Top of DATA TO PROCESS

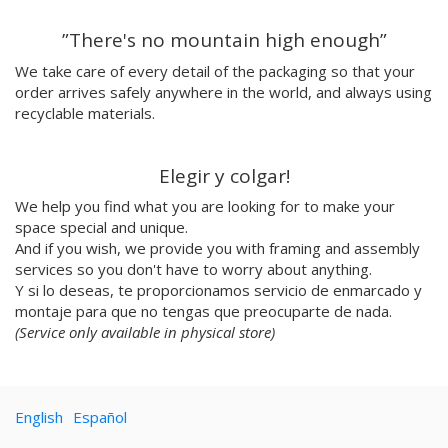
Emilie Hallard
”There's no mountain high enough”
Flavia Rainone
Nuppita Pittman
We take care of every detail of the packaging so that your
order arrives safely anywhere in the world, and always using
Hey Sosi
recyclable materials.
Marta Valencia
Tina Siuda
Aidi & Simone
Elegir y colgar!
Marta Casals Juanola
We help you find what you are looking for to make your
Ana Roussel
space special and unique.
Pimpi
And if you wish, we provide you with framing and assembly
Nicolle Rockstroh
services so you don't have to worry about anything.
David Vanadia
Y si lo deseas, te proporcionamos servicio de enmarcado y
Incalma
montaje para que no tengas que preocuparte de nada.
Marco Oggian
(Service only available in physical store)
Marta Perez Tuki
Eloizaga
Elena Mompó
English
Español
Ana Jarén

Bottom of DATA TO PROCESS

» TASK INSTRUCTIONS
Please copy each line from the material above in which the string "Marta" appears.

» EXERCISE ANSWER
Marta Valencia
Marta Casals Juanola
Marta Perez Tuki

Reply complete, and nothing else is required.